Constitui, outrossim, condição inafastável para a concessão dos benefícios em questão a incapacidade do segurado para o exercício de atividade que lhe garanta a subsistência. Por incapacidade deve reconhecer-se a impossibilidade de exercer atividade laborativa em virtude da enfermidade que acomete o segurado, o que demanda, à evidência, produção de prova pericial. Se é certo que o disposto no art. 42, § 1º, da Lei 8.213/91 determina, no âmbito administrativo, a produção de prova pericial a cargo do Instituto Nacional do Seguro Social, também é de se reconhecer que mesmo no bojo do processo judicial o reconhecimento da impossibilidade do exercício de atividade laborativa depende da produção de prova pericial.

No caso em testilha, o segurado é filiado ao Regime Geral da Previdência Social e havia cumprido o período de carência anteriormente à data do início da incapacidade (04/01/2019), conforme comprova o extrato do Cadastro Nacional de Informações Sociais e cópia da CTP S (fls. 5, evento 2) anexados aos autos, uma vez que manteve vínculo empregatício com a empresa Prudência & Conquista Pães e Doces Ltda. desde 01/09/2012, com última remuneração em 23/05/2017 e, ainda, esteve em gozo de auxílio doença NB 608.570.546-1 (15/11/2014 a 20/02/2017) e recebeu seguro desemprego em 5 (cinco) parcelas (25/05/2017 a 25/09/2017 – consulta evento 29).

Ressalte-se que, no presente caso, ao prazo acima serão acrescidos 12 meses para o segurado desempregado que comprovar essa situação pelo registro no órgão próprio do Ministério do Trabalho e da Previdência Social (§ 2º do art. 15 da Lei n.º 8.213/91).

Em relação à incapacidade, a perícia médica realizada em juízo concluiu que o autor é portador de insuficiência respiratória com a necessidade frequente de oxigenioterapia, moléstia que lhe acarreta incapacidade laborativa total e permanente desde 04/01/2019, conforme documentos médicos.

Por outro lado, a impugnação oferecida pelo INSS não merece prosperar, uma vez que o autor esteve desempregado após o último vínculo e, conforme consulta do seguro desemprego realizada aos autos, recebeu 5 parcelas de seguro desemprego, portanto, a qualidade de segurado tem seu prazo prorrogado para 24 (vinte e quatro) meses.

Constatada a qualidade de segurado, bem como a incapacidade total e permanente - estendendo-se a todos os tipos de atividade laborativa, é de reconhecer-se à parte autora o direito à percepção do benefício de aposentadoria por invalidez.

Quanto ao termo inicial do benefício, há de ser fixado desde a data do ajuizamento da ação em 23/05/2019.

Isso posto, JULGO PARCIALMENTE P ROCEDENTE O P EDIDO, para condenar o INSS - Instituto Nacional do Seguro Social – a implantar em favor da parte autora o benefício previdenciário de aposentadoria por invalidez, com data de início (DIB) em 23/05/2019, data do ajuizamento da ação, com RMI de R$ 1.817,15 e RMA de R$ 1.817,15 (AGO/2019).
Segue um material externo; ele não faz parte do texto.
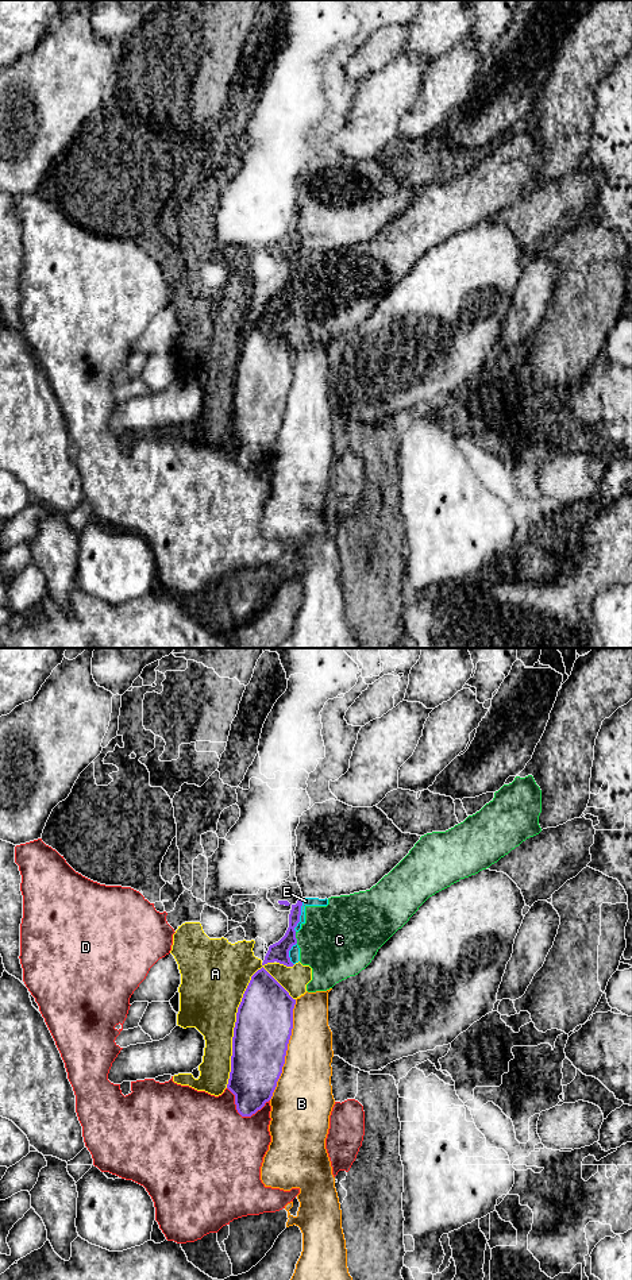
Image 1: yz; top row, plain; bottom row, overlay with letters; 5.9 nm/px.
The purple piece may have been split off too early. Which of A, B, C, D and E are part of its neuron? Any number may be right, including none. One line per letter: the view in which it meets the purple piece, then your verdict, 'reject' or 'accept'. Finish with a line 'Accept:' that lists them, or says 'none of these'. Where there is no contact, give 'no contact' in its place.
A: yz | reject
B: yz | reject
C: yz | reject
D: yz | reject
E: yz | reject
Accept: none of these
Conseguintemente, condeno o INSS ao pagamento das diferenças, no valor total de R$ 5.993,22, com DIP em 01/09/2019, monetariamente atualizadas e com acréscimo de juros de mora, nos termos do Manual de Cálculos da Justiça Federal, aprovado pela Resolução 267/2013 do CJF.
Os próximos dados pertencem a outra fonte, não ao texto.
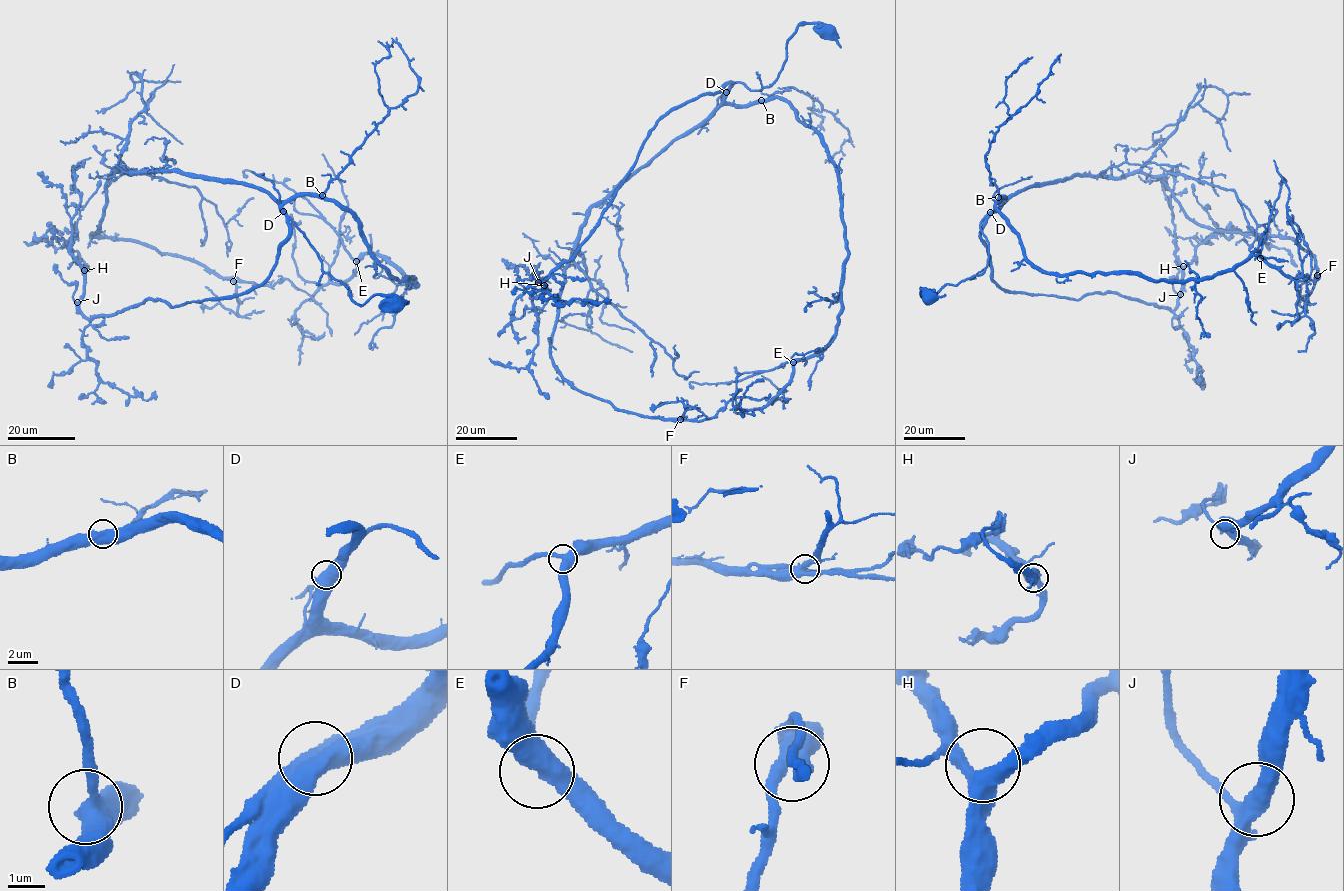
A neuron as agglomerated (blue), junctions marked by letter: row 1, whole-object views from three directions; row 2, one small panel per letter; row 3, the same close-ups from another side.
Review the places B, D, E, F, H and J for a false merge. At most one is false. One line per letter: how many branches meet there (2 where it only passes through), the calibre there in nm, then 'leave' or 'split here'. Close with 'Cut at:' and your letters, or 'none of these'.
B: 3 | 440 nm | leave
D: 2 | 650 nm | leave
E: 3 | 460 nm | leave
F: 3 | 400 nm | leave
H: 3 | 440 nm | leave
J: 3 | 420 nm | leave
Cut at: none of these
Tendo em vista o caráter alimentar do benefício, antecipo os efeitos da tutela, determinando ao INSS que informe cumprimento da sentença, no prazo de 30 (trinta) dias, sob pena de multa.
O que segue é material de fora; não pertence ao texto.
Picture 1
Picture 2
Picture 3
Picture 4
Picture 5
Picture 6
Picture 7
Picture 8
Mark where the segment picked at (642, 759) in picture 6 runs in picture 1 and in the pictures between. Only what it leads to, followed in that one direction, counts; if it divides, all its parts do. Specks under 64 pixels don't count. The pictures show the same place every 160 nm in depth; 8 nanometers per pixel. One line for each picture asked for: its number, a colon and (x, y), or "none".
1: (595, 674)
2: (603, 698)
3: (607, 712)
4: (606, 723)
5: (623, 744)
Declaro extinto o processo, com resolução do mérito, nos termos do artigo 487, I, do Código de Processo Civil.

Por oportuno, caso o montante do valor da condenação ultrapasse o limite de 60 salários mínimos, a parte autora deverá, no prazo de 10 (dez) dias, manifestar-se acerca do recebimento por meio de ofício precatório ou por requisição de pequeno valor. Assevero que, na hipótese de ausência de manifestação, será expedido ofício precatório.

Sem custas e sem honorários (artigos 54 e 55 da Lei nº 9.099/95). Defiro os benefícios da assistência judiciária gratuita.

Oficie-se ao INSS, por meio eletrônico dirigido à Equipe de Atendimento de Demandas Judiciais nesta cidade, a fim de que seja cumprida a presente decisão.

Com o trânsito em julgado, nada sendo requerido, remetam-se os autos ao arquivo.

Publique-se. Registre-se. Intimem-se. Oficie-se.